Przeczytane:2023-06-15, Ocena: 4, Przeczytałam, Wyzwanie - wybrana przez siebie liczba książek w 2023 roku, Insta challenge. Wyzwanie dla bookstagramerów 2023, Przeczytaj tyle, ile masz wzrostu – edycja 2023, 12 książek 2023, 26 książek 2023, 52 książki 2023,
Zbrodnia ze szczególnym okrucieństwem to zawsze duży cios dla społeczności, ponieważ oznacza to, że wśród swoich żyje wróg, osoba zdolna do popełnienia najgorszego czynu, która ukrywa się pod płaszczykiem dobra.
Kiedy w uzdrowisku ginie właścicielka Anna Małecka, podejrzanych jest kilku, goście, mieszkańcy domu oraz najbliżsi sąsiedzi, ale tak naprawdę nie ma żadnych dowodów na to, żeby aresztować kogokolwiek. Przyjaciel kobiety postanawia sam na własną rękę poszukać winnego, pomagając tym samym porucznikowi, który prowadzi śledztwo, a prywatnie jest jego krewnym.

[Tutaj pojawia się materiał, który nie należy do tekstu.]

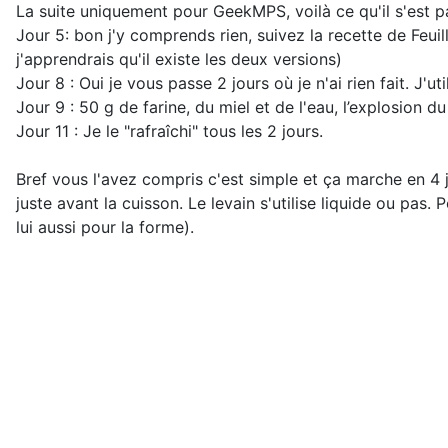
La suite uniquement pour GeekMPS, voilà ce qu'il s'est p
Jour 5: bon j'y comprends rien, suivez la recette de Feuill
j'apprendrais qu'il existe les deux versions)
Jour 8 : Oui je vous passe 2 jours où je n'ai rien fait. J'uti
Jour 9 : 50 g de farine, du miel et de l'eau, l’explosion d
Jour 11 : Je le "rafraîchi" tous les 2 jours.
Bref vous l'avez compris c'est simple et ça marche en 4 j
juste avant la cuisson. Le levain s'utilise liquide ou pas
lui aussi pour la forme).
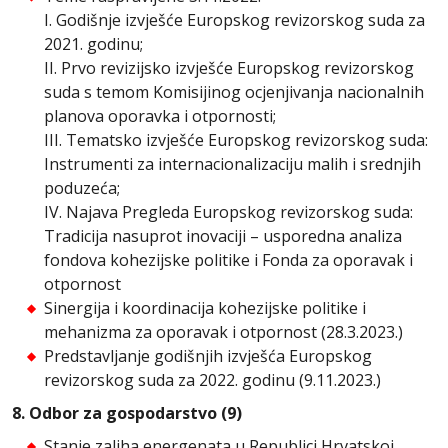
I. Godišnje izvješće Europskog revizorskog suda za
2021. godinu;
II. Prvo revizijsko izvješće Europskog revizorskog
suda s temom Komisijinog ocjenjivanja nacionalnih
planova oporavka i otpornosti;
III. Tematsko izvješće Europskog revizorskog suda:
Instrumenti za internacionalizaciju malih i srednjih
poduzeća;
IV. Najava Pregleda Europskog revizorskog suda:
Tradicija nasuprot inovaciji – usporedna analiza
fondova kohezijske politike i Fonda za oporavak i
otpornost
Sinergija i koordinacija kohezijske politike i
mehanizma za oporavak i otpornost (28.3.2023.)
Predstavljanje godišnjih izvješća Europskog
revizorskog suda za 2022. godinu (9.11.2023.)
8. Odbor za gospodarstvo (9)
Stanje zaliha energenata u Republici Hrvatskoj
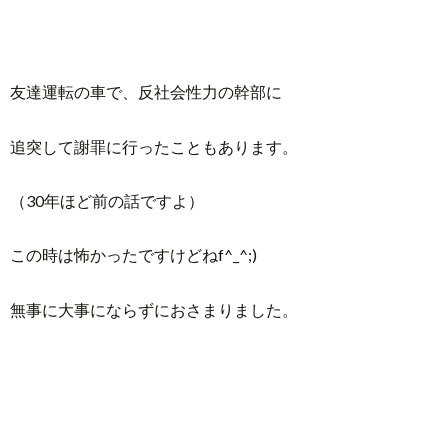
友達運転の車で、反社会性力の幹部に
追突して謝罪に行ったこともあります。
（30年ほど前の話ですよ）
この時は怖かったですけどねf^_^;)
無事に大事にならずにおさまりました。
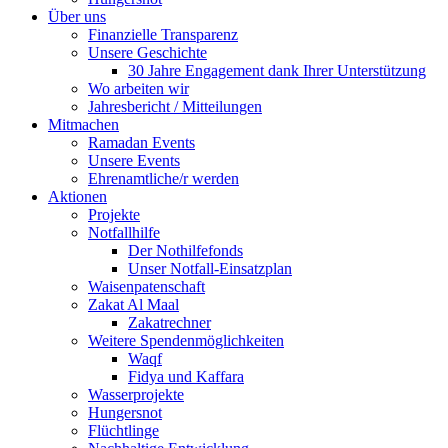
Über uns
Finanzielle Transparenz
Unsere Geschichte
30 Jahre Engagement dank Ihrer Unterstützung
Wo arbeiten wir
Jahresbericht / Mitteilungen
Mitmachen
Ramadan Events
Unsere Events
Ehrenamtliche/r werden
Aktionen
Projekte
Notfallhilfe
Der Nothilfefonds
Unser Notfall-Einsatzplan
Waisenpatenschaft
Zakat Al Maal
Zakatrechner
Weitere Spendenmöglichkeiten
Waqf
Fidya und Kaffara
Wasserprojekte
Hungersnot
Flüchtlinge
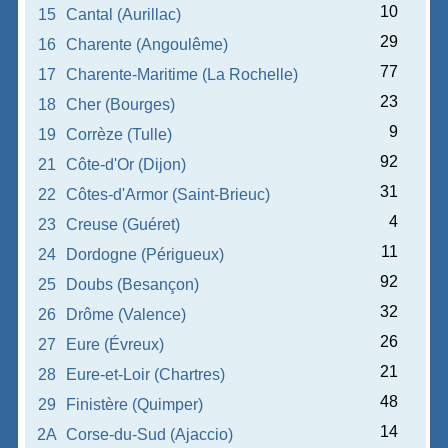
10
15
Cantal (Aurillac)
29
16
Charente (Angoulême)
77
17
Charente-Maritime (La Rochelle)
23
18
Cher (Bourges)
9
19
Corrèze (Tulle)
92
21
Côte-d'Or (Dijon)
31
22
Côtes-d'Armor (Saint-Brieuc)
4
23
Creuse (Guéret)
11
24
Dordogne (Périgueux)
92
25
Doubs (Besançon)
32
26
Drôme (Valence)
26
27
Eure (Évreux)
21
28
Eure-et-Loir (Chartres)
48
29
Finistère (Quimper)
14
2A
Corse-du-Sud (Ajaccio)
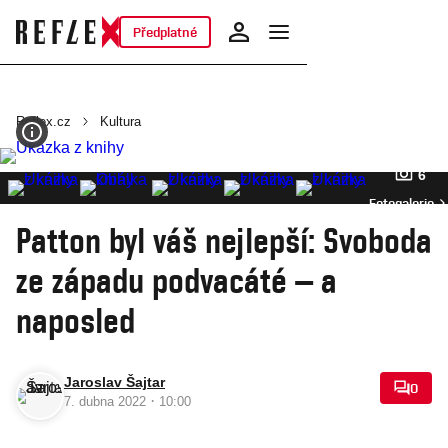
Předplatné
Reflex.cz
Kultura
6
Fotogalerie
Patton byl váš nejlepší: Svoboda
ze západu podvacáté – a
naposled
Jaroslav Šajtar
0
·
7. dubna 2022
10:00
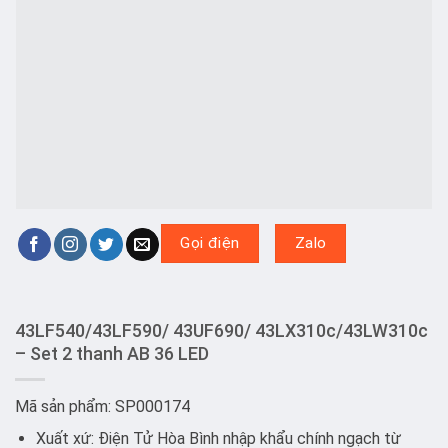
Gọi điện
Zalo
43LF540/43LF590/ 43UF690/ 43LX310c/43LW310c
– Set 2 thanh AB 36 LED
Mã sản phẩm: SP000174
Xuất xứ: Điện Tử Hòa Bình nhập khẩu chính ngạch từ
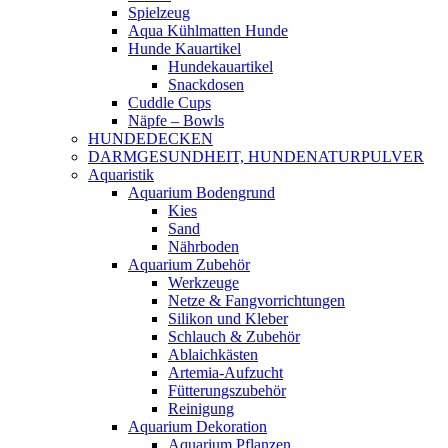
Spielzeug
Aqua Kühlmatten Hunde
Hunde Kauartikel
Hundekauartikel
Snackdosen
Cuddle Cups
Näpfe – Bowls
HUNDEDECKEN
DARMGESUNDHEIT, HUNDENATURPULVER
Aquaristik
Aquarium Bodengrund
Kies
Sand
Nährboden
Aquarium Zubehör
Werkzeuge
Netze & Fangvorrichtungen
Silikon und Kleber
Schlauch & Zubehör
Ablaichkästen
Artemia-Aufzucht
Fütterungszubehör
Reinigung
Aquarium Dekoration
Aquarium Pflanzen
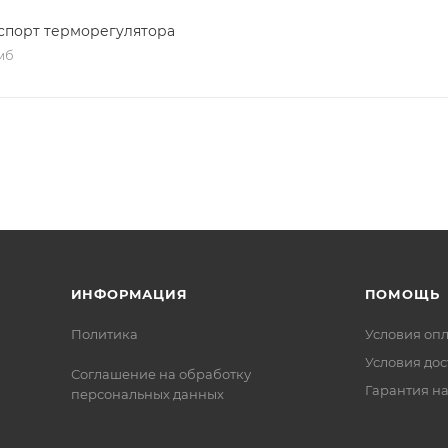
ьную эффективность использования электроэнергии в 
спорт терморегулятора
 мб
я только высококачественные материалы и системы,
кации ISO 9001:2015. Это обеспечивает надежность и
ИНФОРМАЦИЯ
ПОМОЩЬ
Политика
Условия оп
Условия дос
Соглашение на обработку
Гарантия на
персональных данных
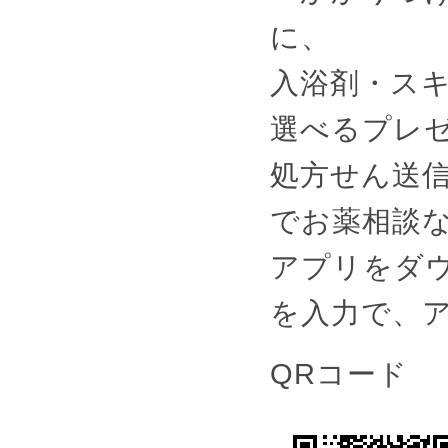
に、
入浴剤・スキ
選べるプレ
処方せん送
でお薬相談
アプリをダウ
を入力で、
QRコード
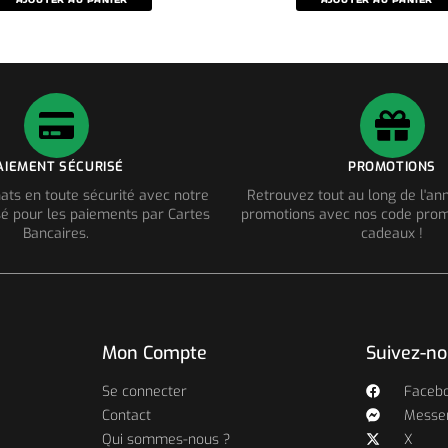
AJOUTER AU PANIER
AJOUTER AU PANIER
AIEMENT SÉCURISÉ
PROMOTIONS
ats en toute sécurité avec notre
Retrouvez tout au long de l'a
é pour les paiements par Cartes
promotions avec nos code prom
Bancaires.
cadeaux !
Mon Compte
Suivez-n
Se connecter
Faceb
Contact
Messe
Qui sommes-nous ?
X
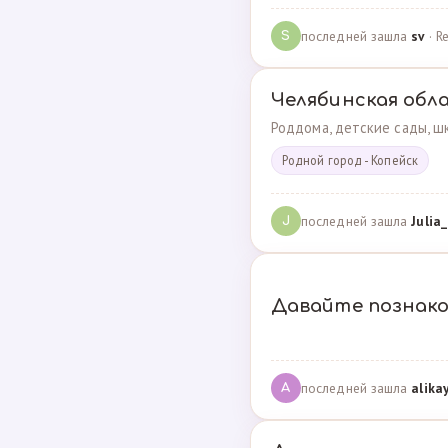
последней зашла
sv
· R
S
Челябинская обл
Роддома, детские сады, шк
Родной город - Копейск
последней зашла
Julia_
J
Давайте познак
последней зашла
alika
A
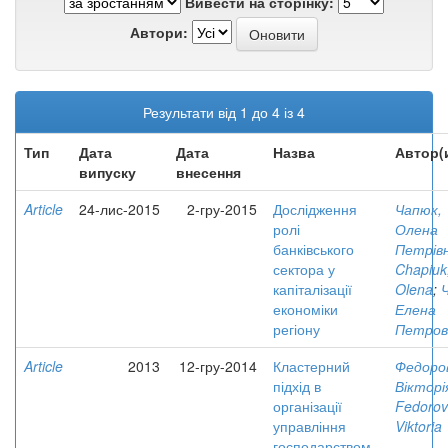
Вивести на сторінку:
Автори:
Результати від 1 до 4 із 4
Тип
Дата
Дата
Назва
Автор(
випуску
внесення
Article
24-лис-2015
2-гру-2015
Дослідження
Чапюк,
ролі
Олена
банківського
Петрів
сектора у
Chapiuk
капіталізації
Olena
;
економіки
Елена
регіону
Петров
Article
2013
12-гру-2014
Кластерний
Федоро
підхід в
Вікторі
організації
Fedorov
управління
Viktoria
господарством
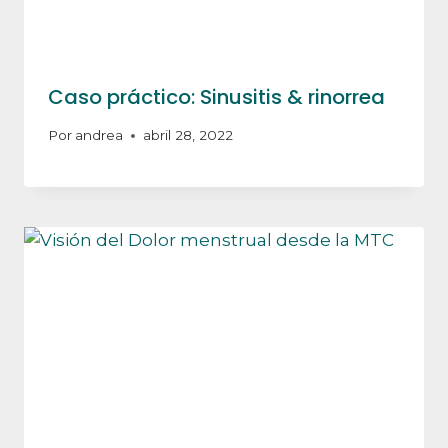
Caso práctico: Sinusitis & rinorrea
Por
andrea
abril 28, 2022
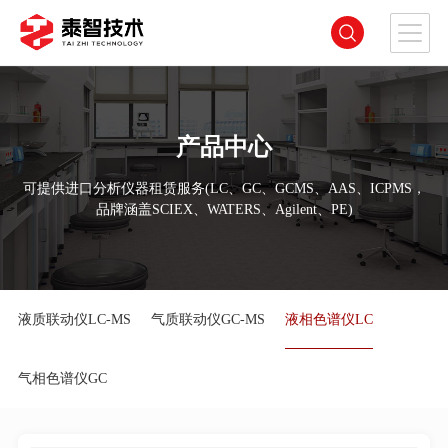
产品中心
可提供进口分析仪器租赁服务(LC、GC、GCMS、AAS、ICPMS，
品牌涵盖SCIEX、WATERS、Agilent、PE)
液质联动仪LC-MS
气质联动仪GC-MS
液相色谱仪LC
气相色谱仪GC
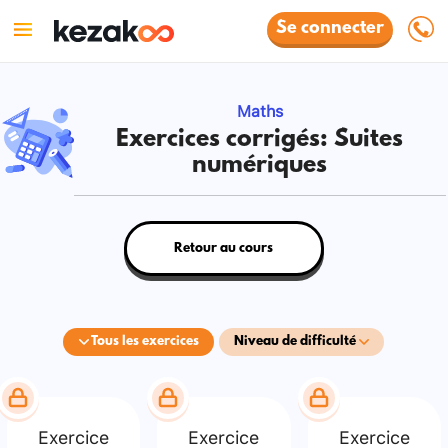
Se connecter
Maths
Exercices corrigés: Suites
numériques
Retour au cours
Tous les exercices
Niveau de difficulté
Exercice
Exercice
Exercice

Przyznam, że na początku nie mogłam wgryźć się w fabułę, niby szybko pojawił się trup i śledztwo, jednak nie miało to nic wspólnego ze współczesnymi kryminałami, pełnymi emocji i dreszczyku grozy. Stanisław Gorszewski prowadził swoje śledztwo, przeprowadzał bardzo dużo rozmów, z których mało co rozumiałam i byłam tak naprawdę ciekawa, dlaczego aż tak bardzo dąży do rozwiązania tej historii. Żeby zrozumieć całość, nie pomagało również to, że były to dawne czasy, małe możliwości przeprowadzenia wnikliwego śledztwa oraz to, że dla osób wyżej nie było ważne, kogo oskarżą, tylko ważne, żeby zamknąć śledztwo, co mnie osobiście bardzo oburza, ponieważ w ten sposób można skazać na karę niewinną osobę.
Książka nie skupiała się oczywiście tylko na śledztwie, było też trochę o życiu Kasi, czyli dziewczyny, która pomagała w uzdrowisku oraz jej siostry Cesi, sporo o Rafale, czyli synu denatki, który zbłądził trochę w życiu oraz też historia Stanisława Gorszewskiego dzięki temu było też trochę ciekawie. Tak do końca to nie porwał mnie ten kryminał, ale też nie mogę powiedzieć, że się przy nim nudziłam, zdecydowanie coś dla osób, które lubią historie o dawnych czasach.